Чуть дрожат, наклоняясь, и шепчут стебли:
Земляной нету мягче постели.
А за бухтой во мгле, в невозможной дали
И звенит, и поет укулеле.
Не увижу я дальних и солнечных стран,
Проживу средь овсов и гречихи,
Но в конце мне приснится другой океан,
Он такой же великий и тихий.
Гаснет розовый свет неземной чистоты,
Умолкает прибой говорливый,
И уже надо мной расцветают цветы,
И, как пальмы, качаются ивы.
Вот их снежные корни меня оплели,
Земляной нету мягче постели.
Тишина, тишина. В невозможной дали
Не звенит, не поет укулеле.

– Укулеле – это, кажется, музыкальный инструмент тихоокеанских дикарей? – спросил Василий Степанович.

– Да. Полинезийцев.

– Хорошие стихи. Странные стихи. Из вас, друг мой, мог бы выйти настоящий поэт, если бы, конечно…

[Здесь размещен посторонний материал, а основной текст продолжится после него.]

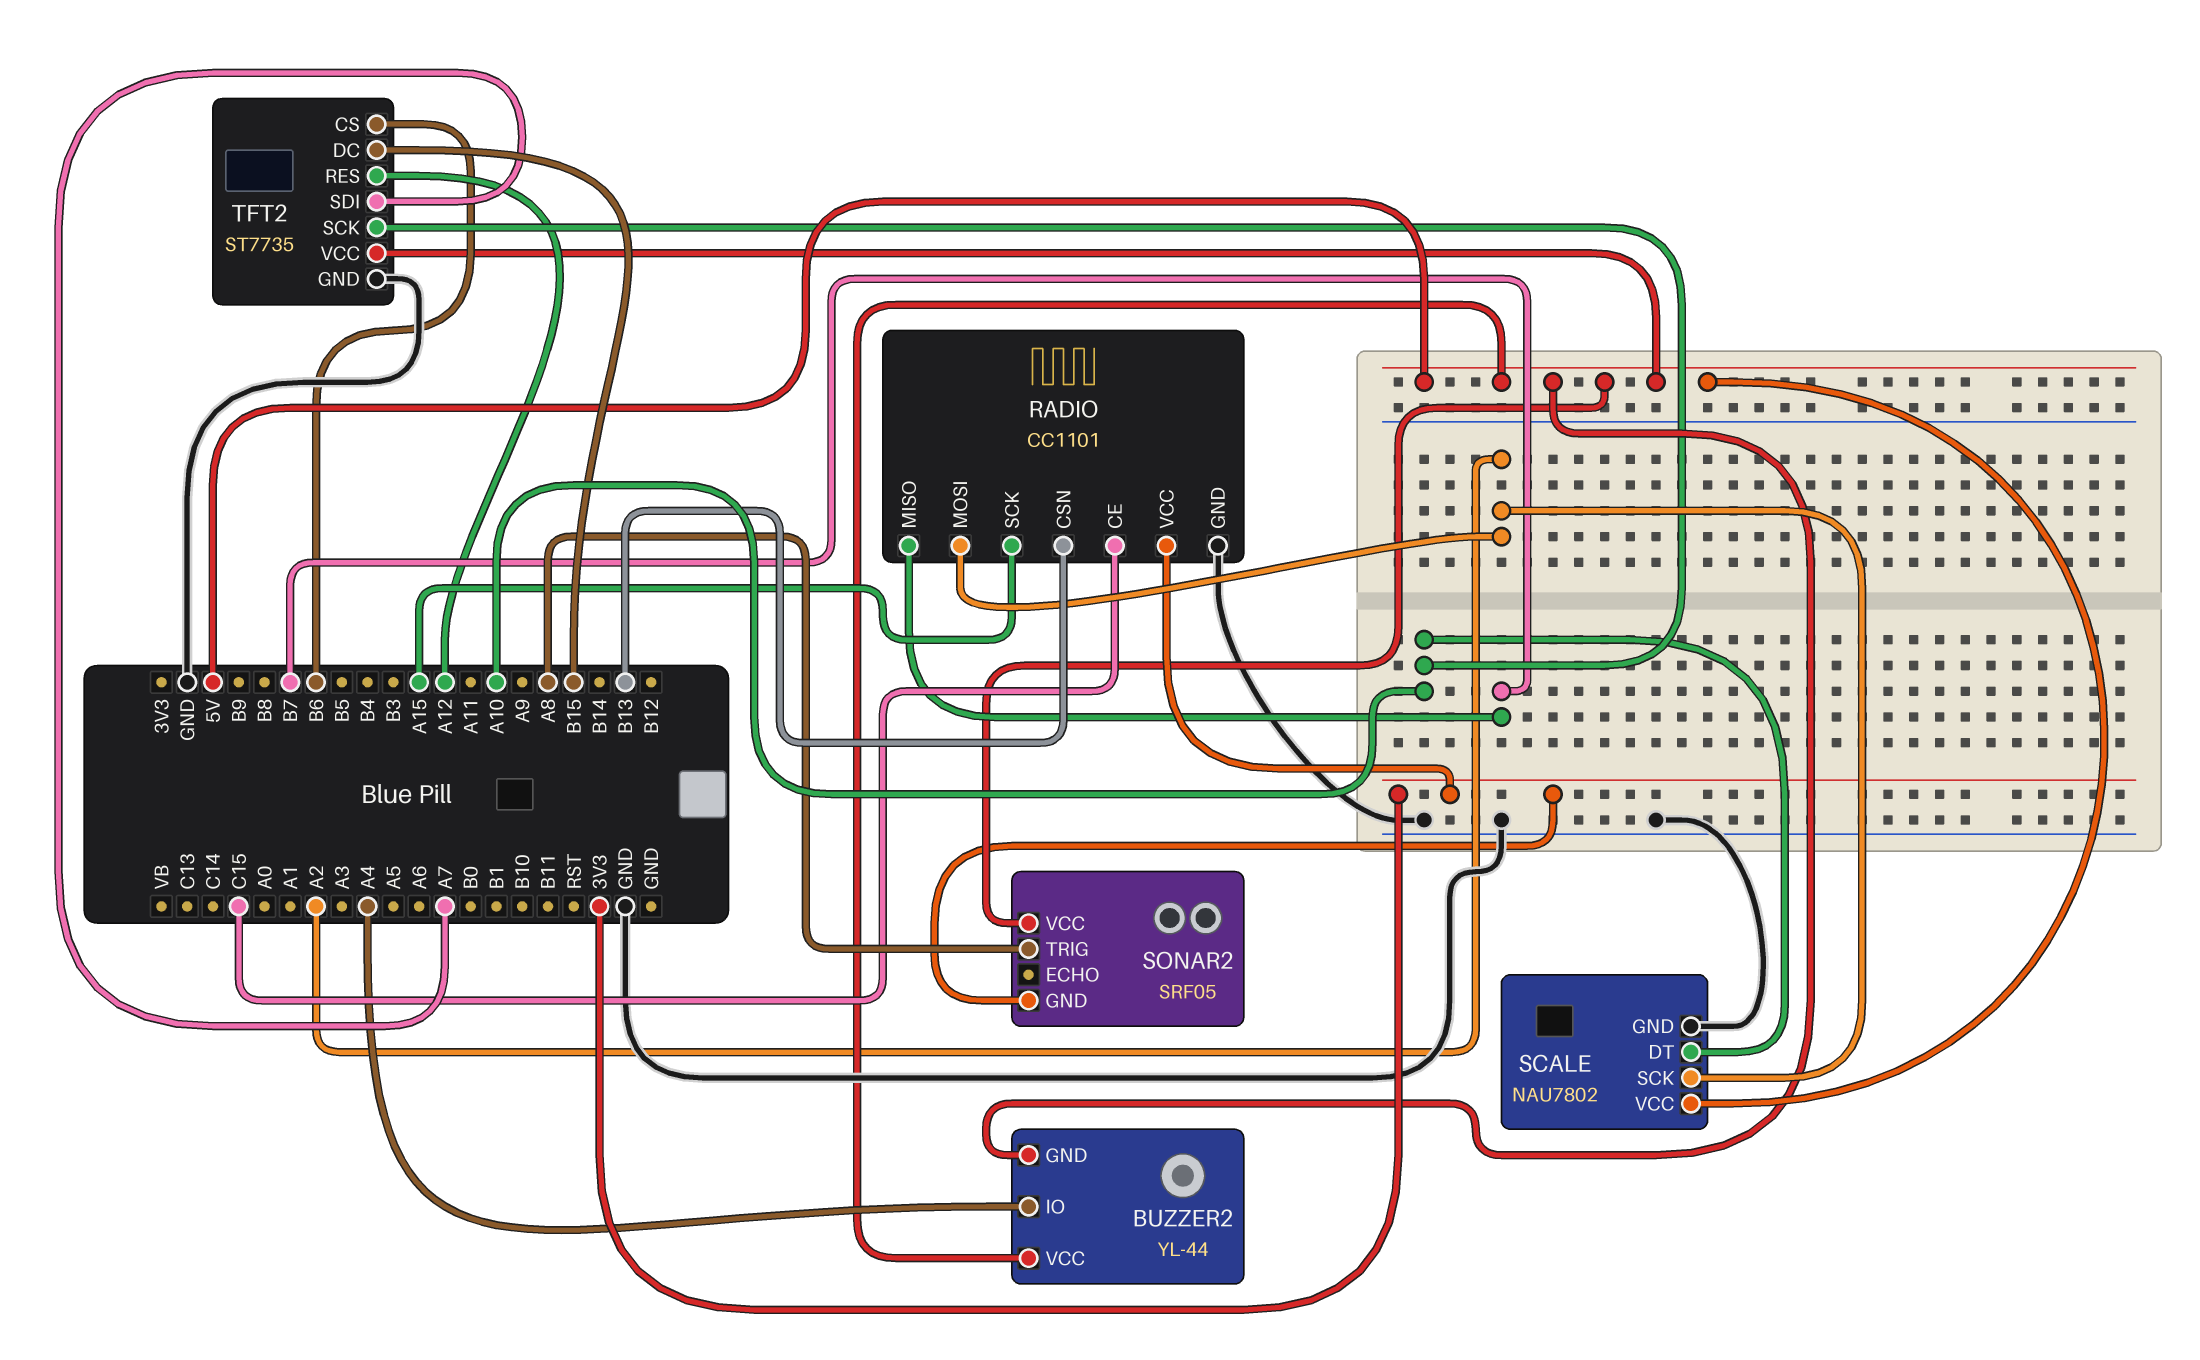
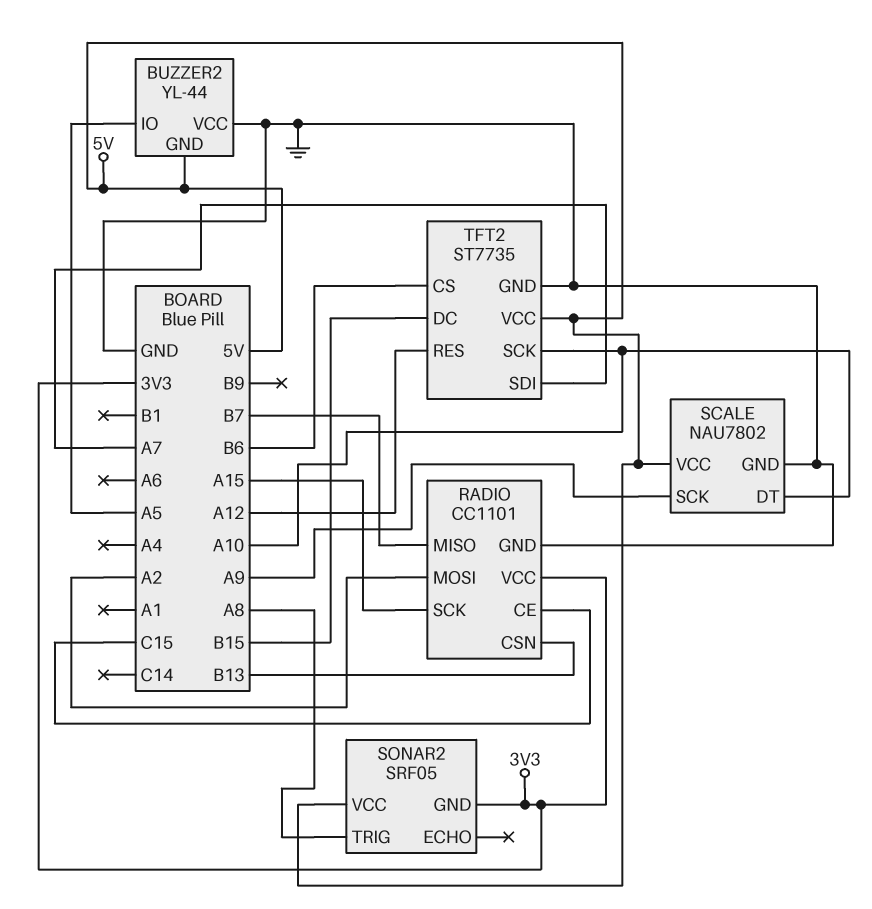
BUZZER2 pin IO: A4 -> A5
BUZZER2 pin VCC: 5V -> GND
SCALE pin SCK: A2 -> A9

– Если бы у меня что-нибудь было впереди?

– Да, – сказал Василий Степанович. – Хорошие стихи. Вас как будто не страшит смерть. Тишина, покой… Ну что ж, я думаю, что смерть от голода не всегда страшна. Человек простоит весь день в очереди на морозе, получит свои сто двадцать пять граммов хлеба и пойдет домой, на шестой этаж, в свою комнату. Дома он растопит «буржуйку» и сядет перед нею в кресло. Ему станет тепло, он улыбнется, задремлет и во сне незаметно умрет. «Буржуйка» погаснет, остынет, пройдут дни, недели, а он будет сидеть в опустевшей квартире перед потухшей «буржуйкой» и улыбаться…

– Ну уж нет, не о такой смерти я думаю, – сказал Сенечкин.

– О какой же?

– Я хочу так умереть, чтобы хоть сколько-нибудь досадить своей смертью нашим убийцам.

– Ах вот оно что! И вы тоже? – засмеялся Василий Степанович.